Quoted passage.
--- START ---

2018 Hunt 72

Climbing aboard the 72, I was reminded of the first time I met the boat at the Newport International Boat Show months earlier. She towered above her siblings—a mix of runabouts and weekenders—like a protective older sister. She bore a resemblance to the other models, but it was also apparent this boat was different.

Third in Hunt’s line of Ocean Series yachts, which includes a 68 and 80, and the result of a collaboration between Hunt Yachts and Taiwan’s Global Yacht Builders, she is a semicustom boat.

On my visit to Newport, I immediately appreciated the attention to fit and finish on the 72. A gleaming mahogany interior with navy-blue accents gave the boat a classic look. My aversion to crowds and the large congregation in the salon sent me scurrying to the engine room and crew’s quarters where, again, attention to detail was apparent. Beefy handrails between the Caterpillar C32s, easy-to-inspect inboard Racors, and an amply sized workbench forward were all salty touches that boded well for the new 72. I knew then that, selfishly, I wanted to be the one to test this boat.

Stepping into the salon, this time at Palm Beach, I found yet another crowd milling about. The owner Roger Smith and his wife, Jennifer, a photographer, and a pair of prospective Hunt buyers were eagerly awaiting our departure.

I sidestepped the crowd, like I’m known to do, and made my way up to the flybridge where I found interior designer Martha Coolidge doing the same.

--- END ---

Problems to work on.
a) Rewrite the entries below, which run from kingdom to scientific name, as a numbered list with no blank lines. Leave out the picture lines.
b) Extend the Hunt 72 review above, picking up after its final sentence.

Dataset records.
--- START ---

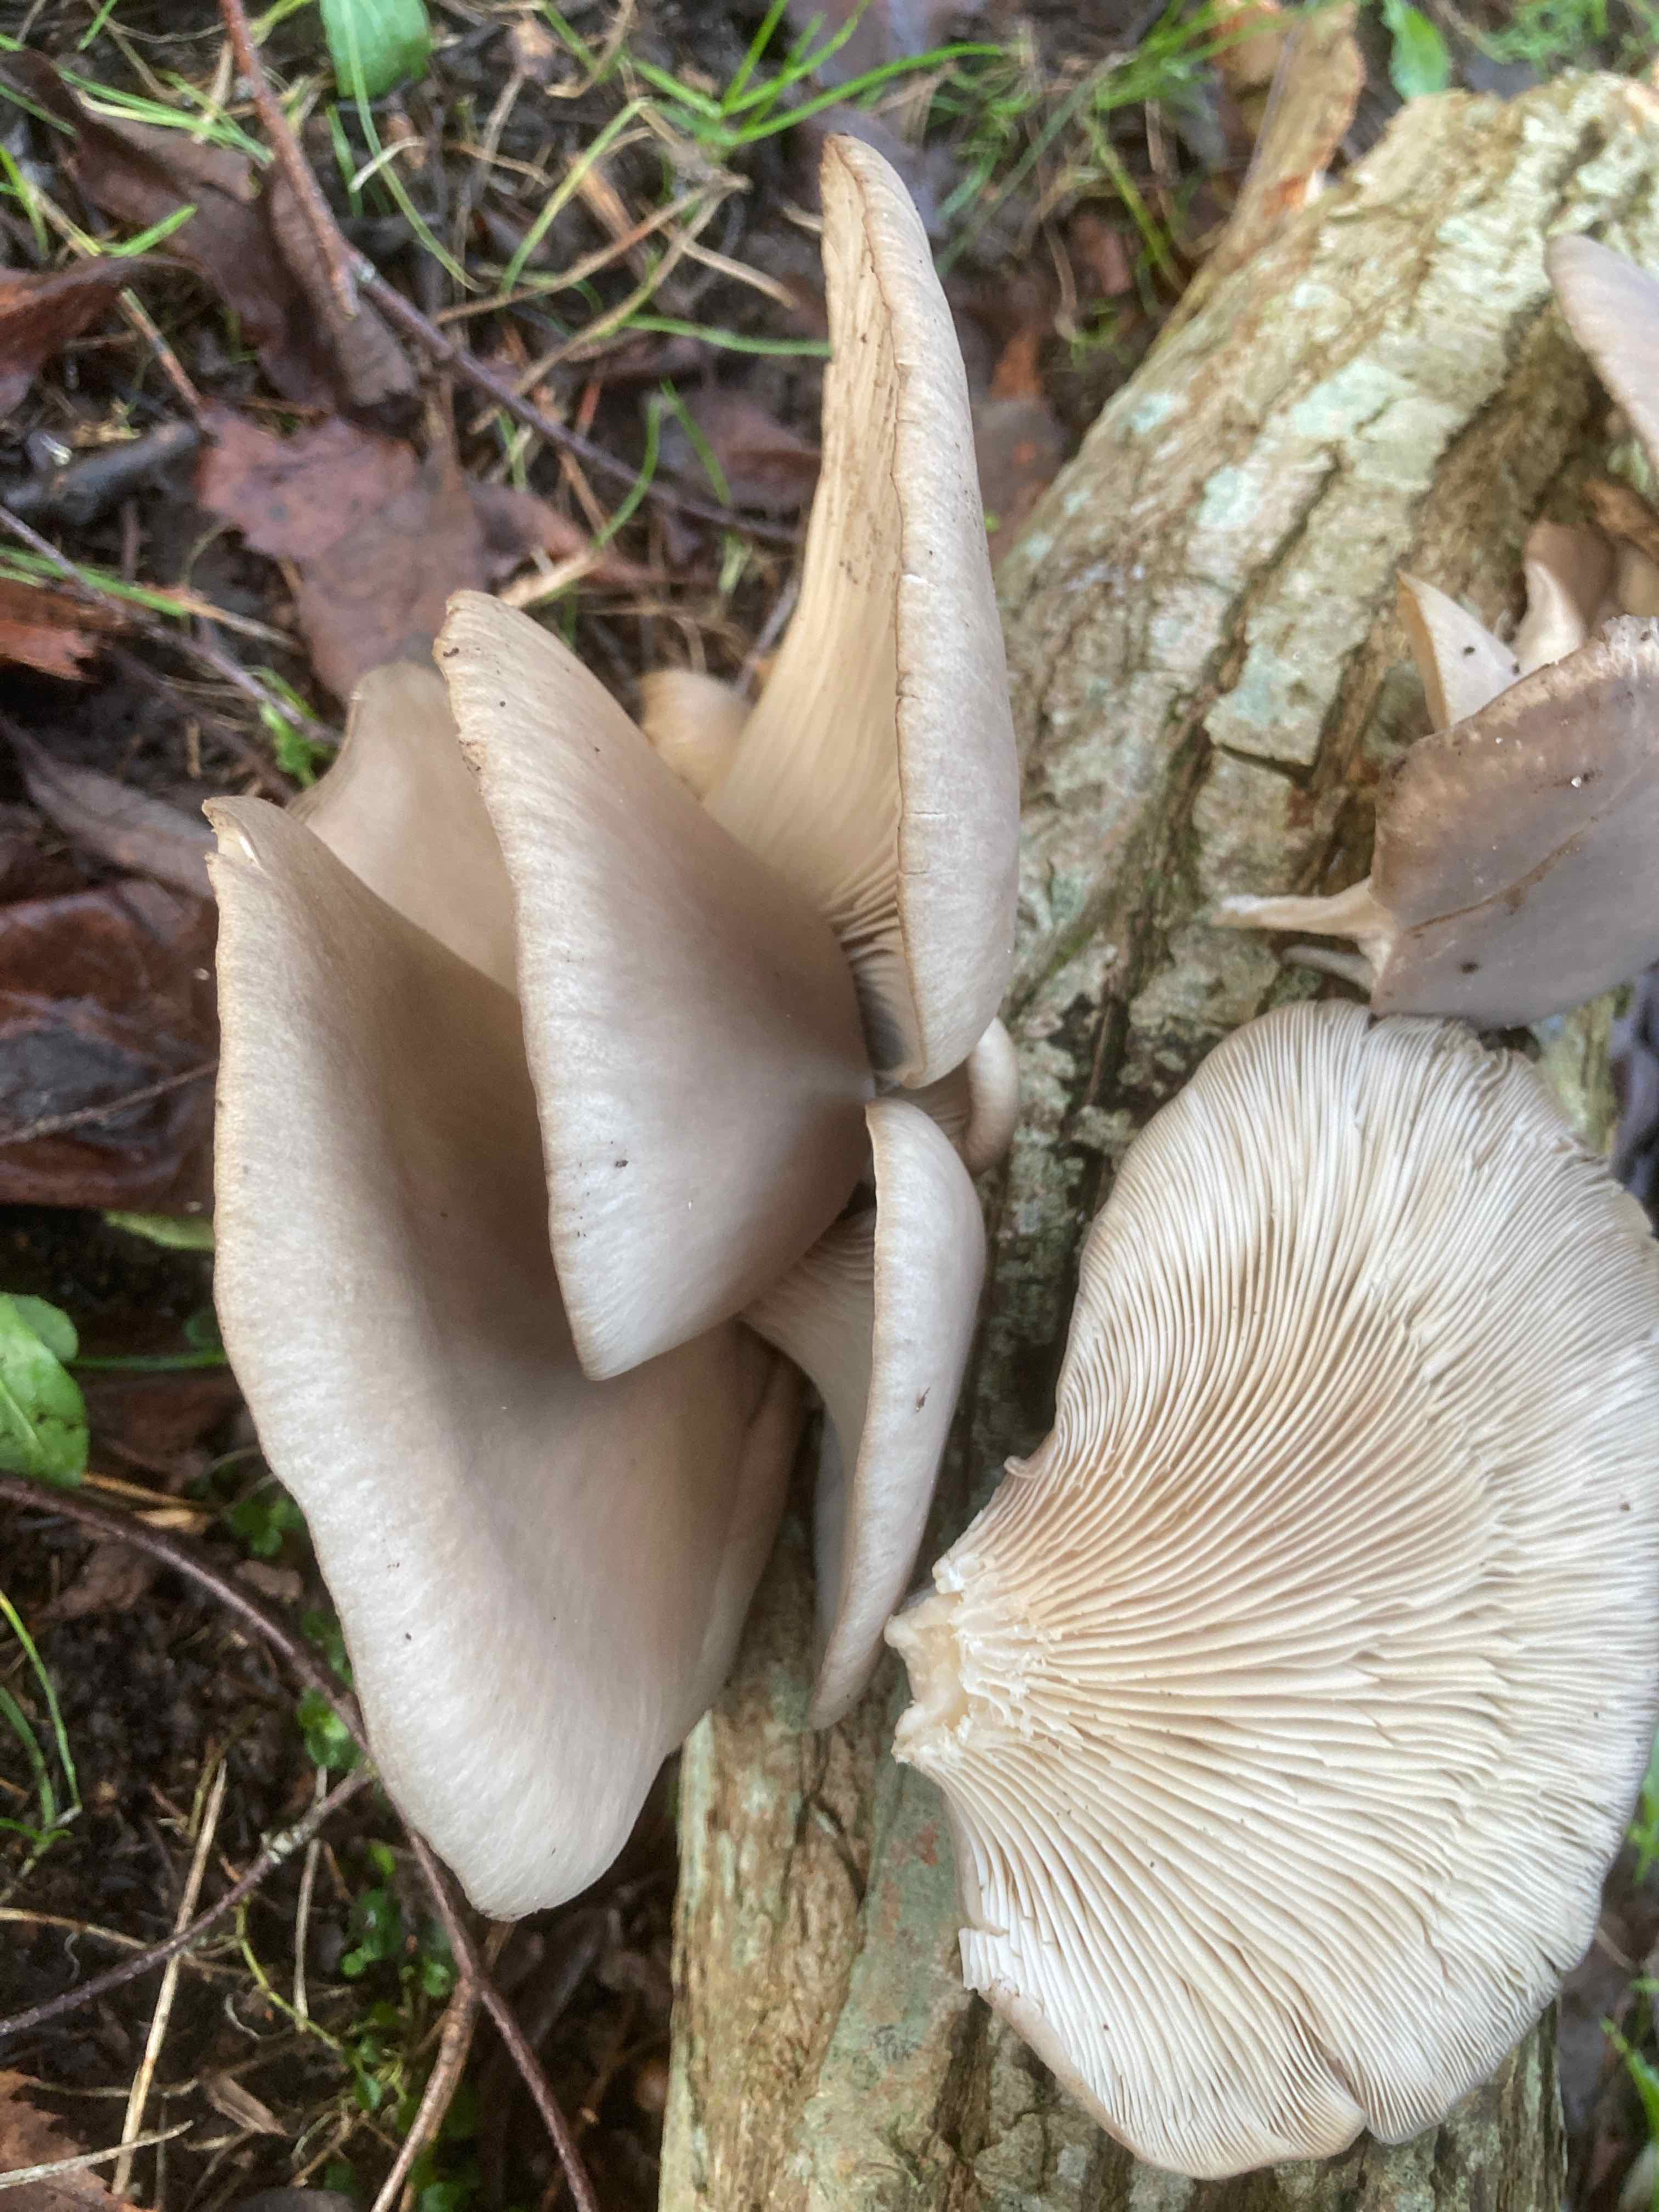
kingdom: Fungi
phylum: Basidiomycota
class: Agaricomycetes
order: Agaricales
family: Pleurotaceae
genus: Pleurotus
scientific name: Pleurotus ostreatus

--- END ---

Results of the exercise.
a)
1. kingdom: Fungi
2. phylum: Basidiomycota
3. class: Agaricomycetes
4. order: Agaricales
5. family: Pleurotaceae
6. genus: Pleurotus
7. scientific name: Pleurotus ostreatus

b)
The flybridge was indeed pleasant with a number of social spaces that included an amidships bar. As we slipped our lines and made our way through the long, no-wake zone toward the inlet, the flybridge became a popular spot from which to enjoy the South Florida weather.

The only spots without mahogany are the heads because, according to Coolidge, they’re smaller areas that you want to make as bright as possible. It’s a balancing act to make the boat feel dark and handsome yet altogether bright.

Powering the boat up through the inlet I noticed very little speed hump; the 72 glided—not unlike a plane—onto, well, plane. I looked to my left at Roger and thought how fitting that was, since he pilots his own airplane. He would explain that he values three things above all else in his vessels: “The important considerations for a boat/plane are speed, handling, and the ability to operate them on my own,” he says. “I enjoy being hands-on.”

I continued taking the boat through any wake I could find, even running her in tight circles, like a dog chasing its tail, to kick up some waves.

One thing quickly became clear: This is a driver’s boat. Sightlines were excellent; she was sporty and quick with a 31-knot top end, and perhaps most importantly felt solid underfoot.

“Well, it’s built to ABS guidelines, so there’s some serious structure in this boat. There are rib frames that go all the way up the side,” says Van Lancker. “None of the furniture aboard is holding the boat together. It’s built as a structure then the furniture goes in. That makes a huge difference in how the boat handles in a sea.”  —Daniel Harding Jr.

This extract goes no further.